Department of Orthopaedics, The First People's Hospital of Yongkang, Affiliated to Hangzhou Medical College, Jinhua 321300, China.
Department of Pediatric Orthopaedic, Xinhua Hospital Affiliated to Shanghai Jiaotong University School of Medicine, Shanghai 200092, China.
Mol Cells. 2022 Jun 30;45(6):365-375. doi: 10.14348/molcells.2022.2081.

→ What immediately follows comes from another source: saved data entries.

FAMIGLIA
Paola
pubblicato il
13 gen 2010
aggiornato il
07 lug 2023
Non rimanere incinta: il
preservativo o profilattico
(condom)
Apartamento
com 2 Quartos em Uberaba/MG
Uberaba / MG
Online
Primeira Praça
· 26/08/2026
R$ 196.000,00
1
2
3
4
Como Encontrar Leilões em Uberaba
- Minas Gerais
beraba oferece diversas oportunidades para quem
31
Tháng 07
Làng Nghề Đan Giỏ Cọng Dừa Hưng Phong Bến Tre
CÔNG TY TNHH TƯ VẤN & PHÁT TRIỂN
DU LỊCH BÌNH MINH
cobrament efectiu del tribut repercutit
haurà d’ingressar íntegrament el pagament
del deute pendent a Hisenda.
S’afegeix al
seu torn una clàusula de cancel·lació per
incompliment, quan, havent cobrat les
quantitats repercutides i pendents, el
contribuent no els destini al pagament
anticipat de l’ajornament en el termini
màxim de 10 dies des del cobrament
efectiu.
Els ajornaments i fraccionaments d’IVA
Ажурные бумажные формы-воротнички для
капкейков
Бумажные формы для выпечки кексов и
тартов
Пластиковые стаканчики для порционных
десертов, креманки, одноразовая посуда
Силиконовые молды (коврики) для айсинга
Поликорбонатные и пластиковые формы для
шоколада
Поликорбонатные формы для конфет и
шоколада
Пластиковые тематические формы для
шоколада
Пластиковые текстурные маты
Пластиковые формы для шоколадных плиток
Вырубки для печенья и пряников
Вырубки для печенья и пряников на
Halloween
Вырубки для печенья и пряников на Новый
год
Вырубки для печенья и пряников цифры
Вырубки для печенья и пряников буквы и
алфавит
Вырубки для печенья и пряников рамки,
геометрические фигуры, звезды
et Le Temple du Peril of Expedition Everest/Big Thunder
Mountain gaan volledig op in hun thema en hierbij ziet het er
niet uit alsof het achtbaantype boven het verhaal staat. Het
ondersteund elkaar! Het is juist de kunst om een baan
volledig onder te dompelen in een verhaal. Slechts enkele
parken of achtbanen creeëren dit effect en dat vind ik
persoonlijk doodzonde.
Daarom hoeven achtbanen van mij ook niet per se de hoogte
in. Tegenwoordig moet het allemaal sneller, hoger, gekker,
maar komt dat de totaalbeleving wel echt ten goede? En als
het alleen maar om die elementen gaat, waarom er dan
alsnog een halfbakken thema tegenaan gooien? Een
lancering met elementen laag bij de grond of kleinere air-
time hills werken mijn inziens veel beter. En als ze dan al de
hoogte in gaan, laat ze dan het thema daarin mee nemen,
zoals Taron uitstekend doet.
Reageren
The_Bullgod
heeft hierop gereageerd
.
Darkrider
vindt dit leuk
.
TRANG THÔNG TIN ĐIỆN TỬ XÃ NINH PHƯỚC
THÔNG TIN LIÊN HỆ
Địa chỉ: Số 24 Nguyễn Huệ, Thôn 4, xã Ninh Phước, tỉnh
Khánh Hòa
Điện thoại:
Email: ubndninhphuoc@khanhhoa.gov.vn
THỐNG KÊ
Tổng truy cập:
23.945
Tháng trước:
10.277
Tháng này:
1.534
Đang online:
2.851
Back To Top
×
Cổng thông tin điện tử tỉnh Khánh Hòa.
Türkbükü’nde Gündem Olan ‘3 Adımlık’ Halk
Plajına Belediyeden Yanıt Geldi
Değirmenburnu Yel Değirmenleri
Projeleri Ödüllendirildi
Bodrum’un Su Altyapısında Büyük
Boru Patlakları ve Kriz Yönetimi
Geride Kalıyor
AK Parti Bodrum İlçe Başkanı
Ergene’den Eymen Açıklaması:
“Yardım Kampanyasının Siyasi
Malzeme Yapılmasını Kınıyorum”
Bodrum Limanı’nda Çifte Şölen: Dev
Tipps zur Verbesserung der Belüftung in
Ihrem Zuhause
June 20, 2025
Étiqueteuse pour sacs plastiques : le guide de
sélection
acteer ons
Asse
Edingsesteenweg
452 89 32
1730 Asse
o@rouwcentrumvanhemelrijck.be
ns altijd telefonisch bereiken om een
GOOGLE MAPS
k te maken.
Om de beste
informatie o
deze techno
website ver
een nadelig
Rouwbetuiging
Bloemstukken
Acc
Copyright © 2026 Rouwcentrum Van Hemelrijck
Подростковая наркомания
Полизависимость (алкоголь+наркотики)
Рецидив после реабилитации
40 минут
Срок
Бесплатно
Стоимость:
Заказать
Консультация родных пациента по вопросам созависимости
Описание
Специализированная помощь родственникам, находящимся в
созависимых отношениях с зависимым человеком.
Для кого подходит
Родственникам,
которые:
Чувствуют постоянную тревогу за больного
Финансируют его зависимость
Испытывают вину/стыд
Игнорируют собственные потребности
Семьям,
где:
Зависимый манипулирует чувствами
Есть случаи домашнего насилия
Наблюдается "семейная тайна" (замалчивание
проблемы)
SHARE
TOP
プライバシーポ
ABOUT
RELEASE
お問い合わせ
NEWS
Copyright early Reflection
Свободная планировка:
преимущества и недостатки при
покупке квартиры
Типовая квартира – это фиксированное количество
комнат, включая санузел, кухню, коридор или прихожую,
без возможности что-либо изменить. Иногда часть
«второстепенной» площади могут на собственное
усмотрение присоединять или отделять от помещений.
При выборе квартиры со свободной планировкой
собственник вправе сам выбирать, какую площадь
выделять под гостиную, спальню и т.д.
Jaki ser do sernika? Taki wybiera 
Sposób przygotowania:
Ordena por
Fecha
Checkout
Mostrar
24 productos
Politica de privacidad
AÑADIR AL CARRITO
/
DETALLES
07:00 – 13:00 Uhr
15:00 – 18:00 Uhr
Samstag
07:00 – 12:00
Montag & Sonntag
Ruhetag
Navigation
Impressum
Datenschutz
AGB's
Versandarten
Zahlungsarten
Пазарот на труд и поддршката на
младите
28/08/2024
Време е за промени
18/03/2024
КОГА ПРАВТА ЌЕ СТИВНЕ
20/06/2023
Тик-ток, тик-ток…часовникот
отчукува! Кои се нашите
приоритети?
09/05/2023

Long non-coding RNAs (lncRNAs) may be important regulators in the progression of ankylosing spondylitis (AS). The competing endogenous RNA (ceRNA) activity of lncRNAs plays crucial roles in osteogenesis. We identified the mechanism of the differentially expressed lncRNA MALAT1 in AS using bioinformatic analysis and its ceRNA mechanism. The interaction of MALAT1, microRNA-558, and GSDMD was identified using integrated bioinformatics analysis and validated. Loss- and gain-of-function assays evaluated their effects on the viability, apoptosis, pyroptosis and inflammation of chondrocytes in AS. We found elevated MALAT1 and GSDMD but reduced miR-558 in AS cartilage tissues and chondrocytes. MALAT1 contributed to the suppression of cell viability and facilitated apoptosis and pyroptosis in AS chondrocytes. GSDMD was a potential target gene of miR-558. Depletion of MALAT1 expression elevated miR-558 by inhibiting GSDMD to enhance cell viability and inhibit inflammation, apoptosis and pyroptosis of chondrocytes in AS. In summary, our key findings demonstrated that knockdown of MALAT1 served as a potential suppressor of AS by upregulating miR-558 via the downregulation of GSDMD expression.
长链非编码 RNA(lncRNAs)可能是强直性脊柱炎(AS)进展中的重要调节因子。lncRNAs 的竞争性内源性 RNA(ceRNA)活性在成骨中发挥着关键作用。我们通过生物信息学分析及其 ceRNA 机制,确定了差异表达 lncRNA MALAT1 在 AS 中的作用机制。通过整合生物信息学分析鉴定 MALAT1、miR-558 和 GSDMD 的相互作用,并进行了验证。通过缺失和获得功能实验评估了它们对 AS 软骨细胞活力、凋亡、焦亡和炎症的影响。我们发现,AS 软骨组织和软骨细胞中 MALAT1 和 GSDMD 升高,而 miR-558 降低。MALAT1 抑制细胞活力,并促进 AS 软骨细胞的凋亡和焦亡。GSDMD 是 miR-558 的潜在靶基因。抑制 MALAT1 表达可通过抑制 GSDMD 来上调 miR-558,从而增强 AS 软骨细胞的活力,并抑制炎症、凋亡和焦亡。总之,我们的研究结果表明,下调 MALAT1 通过下调 GSDMD 表达来上调 miR-558,从而成为 AS 的潜在抑制因子。